Sunday, June 5, 2011

Pulgasari (1985)

As anyone who has ever seen M*A*S*H knows, the country of Korea has long been at war with itself. Still, that hasn't stopped North Korea's "Supreme Leader" Kim Jong-il's love of South Korean films. In particular, he enjoys the work of Sang-ok Shin and admires his oeuvre so much, he had the director kidnapped and brought to North Korea. Shin eventually escaped (and would go on to direct such classics as 3 Ninjas: Knuckles Up) but not before he directed this daikaiju film for Jeong-il.

The story of Pulgasari (aka Bulgasari) has many antecedents in both myth and pop culture. It bears similarities to "The Golem of Prague", the Daimajin series, and even Gojira. However, I feel the film it most closely resembles, in spirit anyway, is Mighty Joe Young.

The story takes place in feudal Korea. The evil king (Yong-hok Pak), who has displays of histrionics that would put Fred Sanford to shame, regularly raids small farming villages, confiscating iron to manufacture weapons. Opposing him are the rebels, led by Inde (Ham Gi Sop), blacksmith Takse's (Gwon Ri) apprentice and Barry Prima impersonator.

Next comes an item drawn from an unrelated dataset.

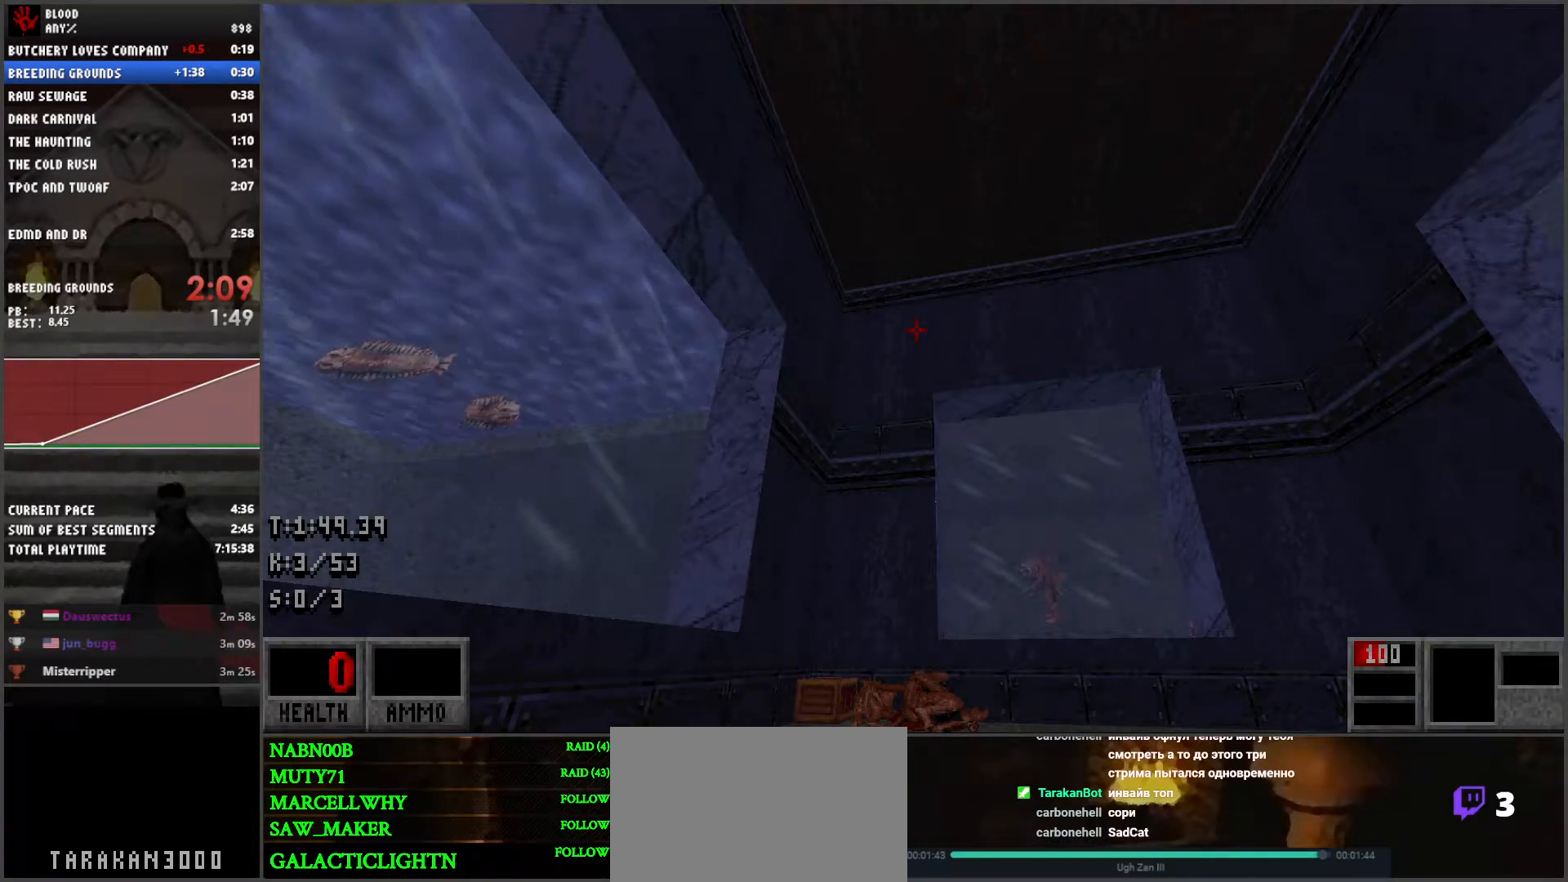
{"keys": [], "mouse": ["left"], "events": [[450, "mouse_left", "down"]]}
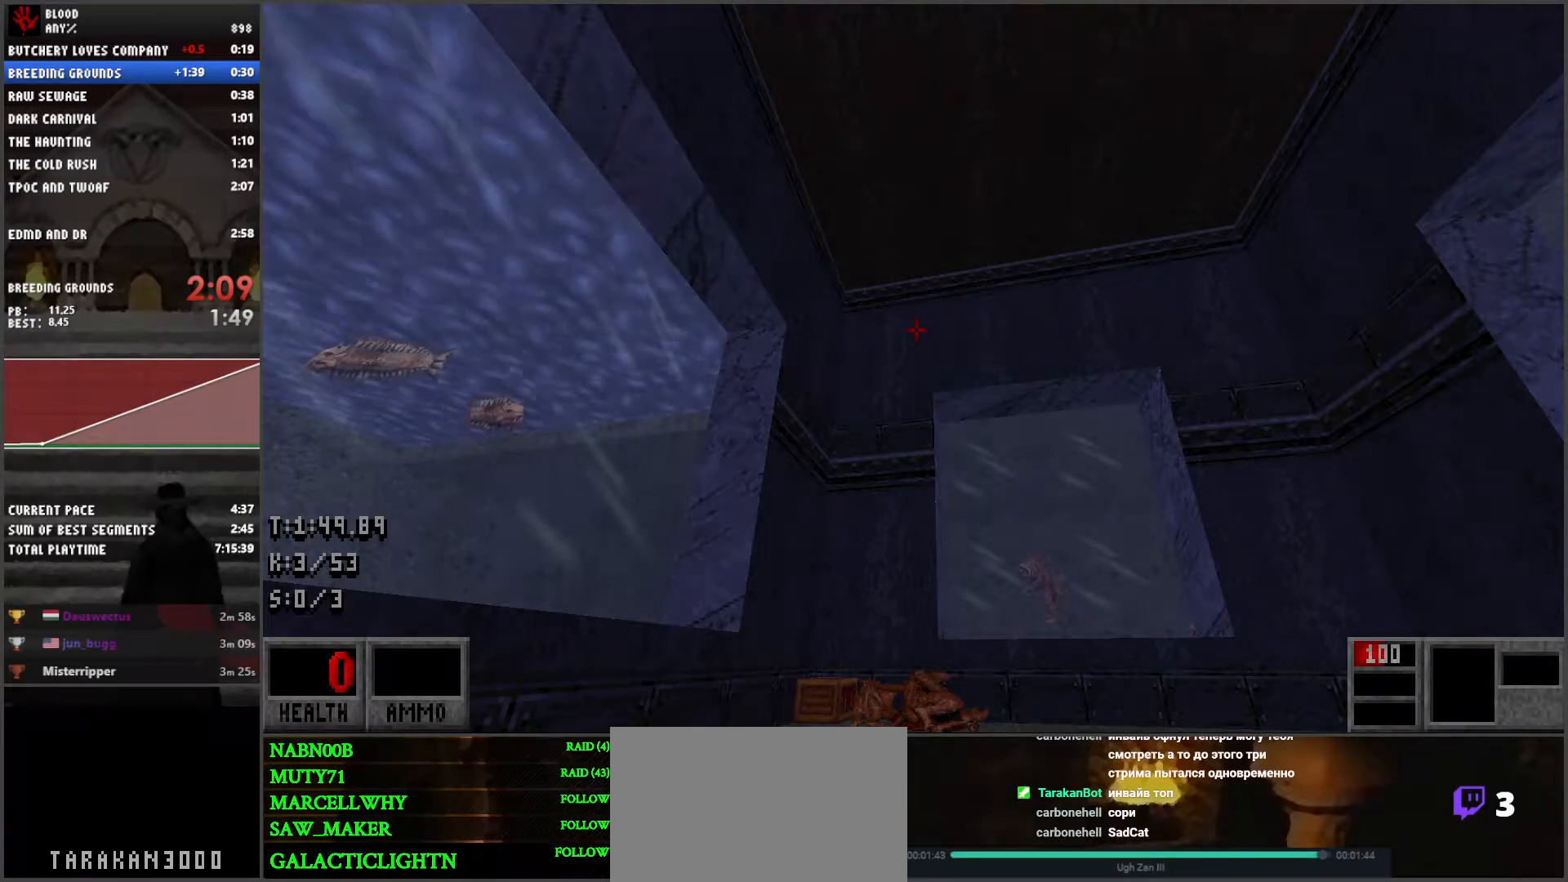
{"keys": [], "mouse": [], "events": [[50, "mouse_left", "up"]]}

When Takse is tortured and imprisoned for helping the rebels hide iron from the king's men, the old man blames an iron-eating monster named "Pulgasari." Takse's son, Ana (Jong-uk Ri) and daughter Ami (Chang Son Hui) throw rice into his cell for Takse to eat, but the blacksmith, knowing his days are numbered, fashions the food into a tiny figurine of the titular monster and prays to the gods to let it take revenge for his people's suffering. A drop of Ami's blood animates the tiny creature, and it is soon discovered that the beast has an insatiable appetite for all things metal. As the monster grows to giant proportions, Ami conscripts it into the rebels' struggle with the king.

Pulgasari, as a character, walks a thin line between force of nature and purposeful protagonist. He has a personality (of a sort), but his actions are dictated more by plot needs than any type of attempt at individuation. Sometimes he does as Ami wants, and sometimes as he was made to do. The link between Pulgasari and Ami is emphasized in the film's second half, and it has an interesting, if ultimately confusing, conclusion.

Unlike other movies in this genre, there's a definite sense that General Fuan's (Riyonun Ri) soldiers actually have a chance of defeating the giant. All too often, you know that everything an army throws at a monster like Godzilla or Gamera will only bounce off or, at best, slow him down. that's why daikaiju movies work best when there is another monster to fight. The odds are more evenly matched. That said, Fuan's traps, though large and constructed on unrealistically met schedules, do instill a confidence in their effectiveness.

The special effects are the meat and taters of the film, and their director, Teruyoshi Nakano, delivers nicely. Though there's some dodgy rear projection shots, and Pulgasari's size fluctuates from shot to shot, the monster's design and construction are solid. The miniature work is also effective and shot convincingly. Even the full-size Pulgasari feet never come off poorly.

The movie maintains a nice pace, not through its use of the m0nster but through the story of the rebels' fight. The two sides go back and forth with one, then the other gaining the upper hand. The battle scenes, while a bit on the sloppy side, have enough action to revive interest whenever the story slows down. It can be argued, in fact, that without this structure, the film would not be as good as it is.

The movie doesn't rely solely on military or physical aspects in its conflicts. There are magical and even spiritual facets that are touched on. Granted, they are entertained only long enough to move us to the next plot point, but that they're brought up at all is admirable. This leads into the Golem-influenced resolution, where the film deals with the problem of what to do with a being like Pulgasari (essentially a living weapon) after its (military) usefulness has expired. The solution feels inevitable, but there is a sequence in the film's final moments that may have you scratching your head.

Pulgasari is far from a perfect film. The acting is manic and overwrought. The editing has a tendency to violate the rules of Time and Space. Nonetheless, there's more in the "Plus" column than in the "Minus" column by film's end. It's not a classic by any stretch, but it is a solid, entertaining entry in the genre. Who would have thunk it?

MVT: Pulgasari - a nice character design and some good special effects work are the flame for moths like me.

Make or Break: The underlying narrative, while fairly boilerplate and sometimes repetitive, keeps moving along nicely, and the conflicts therein generate interest enough. That'd be a "Make" for me.